Stored items from a collection:
---
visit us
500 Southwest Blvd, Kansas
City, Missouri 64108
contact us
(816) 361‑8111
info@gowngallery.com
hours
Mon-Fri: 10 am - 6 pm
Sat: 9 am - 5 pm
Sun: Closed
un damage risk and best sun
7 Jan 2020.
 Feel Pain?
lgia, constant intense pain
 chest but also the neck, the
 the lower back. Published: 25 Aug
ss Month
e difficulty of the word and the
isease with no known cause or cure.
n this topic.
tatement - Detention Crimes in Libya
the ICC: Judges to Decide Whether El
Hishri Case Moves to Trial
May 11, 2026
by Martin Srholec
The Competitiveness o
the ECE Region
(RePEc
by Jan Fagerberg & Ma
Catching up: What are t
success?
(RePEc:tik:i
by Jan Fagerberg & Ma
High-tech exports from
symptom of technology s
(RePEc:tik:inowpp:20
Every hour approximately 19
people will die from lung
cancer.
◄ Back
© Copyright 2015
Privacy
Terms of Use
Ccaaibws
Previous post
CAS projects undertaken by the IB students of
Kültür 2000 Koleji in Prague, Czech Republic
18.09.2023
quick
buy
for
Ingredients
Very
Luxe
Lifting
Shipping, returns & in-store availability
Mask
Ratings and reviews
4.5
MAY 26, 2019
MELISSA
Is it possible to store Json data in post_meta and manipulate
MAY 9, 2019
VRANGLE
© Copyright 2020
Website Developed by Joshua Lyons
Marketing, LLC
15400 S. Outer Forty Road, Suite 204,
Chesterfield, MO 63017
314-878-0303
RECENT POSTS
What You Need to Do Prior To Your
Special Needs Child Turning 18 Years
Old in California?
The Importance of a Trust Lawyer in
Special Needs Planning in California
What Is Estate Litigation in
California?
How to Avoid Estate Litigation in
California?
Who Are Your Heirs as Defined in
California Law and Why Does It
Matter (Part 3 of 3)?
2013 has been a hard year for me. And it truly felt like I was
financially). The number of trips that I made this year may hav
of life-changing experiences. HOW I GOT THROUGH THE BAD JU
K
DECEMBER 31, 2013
---
PROBLEM TO SOLVE: Of the entries above, repeat exactly the lines between the line with "Is it possible" and the line with "Matter (Part 3 of 3)?", inclusive, and no others.

COMPLETED EXERCISE:
Is it possible to store Json data in post_meta and manipulate
MAY 9, 2019
VRANGLE
© Copyright 2020
Website Developed by Joshua Lyons
Marketing, LLC
15400 S. Outer Forty Road, Suite 204,
Chesterfield, MO 63017
314-878-0303
RECENT POSTS
What You Need to Do Prior To Your
Special Needs Child Turning 18 Years
Old in California?
The Importance of a Trust Lawyer in
Special Needs Planning in California
What Is Estate Litigation in
California?
How to Avoid Estate Litigation in
California?
Who Are Your Heirs as Defined in
California Law and Why Does It
Matter (Part 3 of 3)?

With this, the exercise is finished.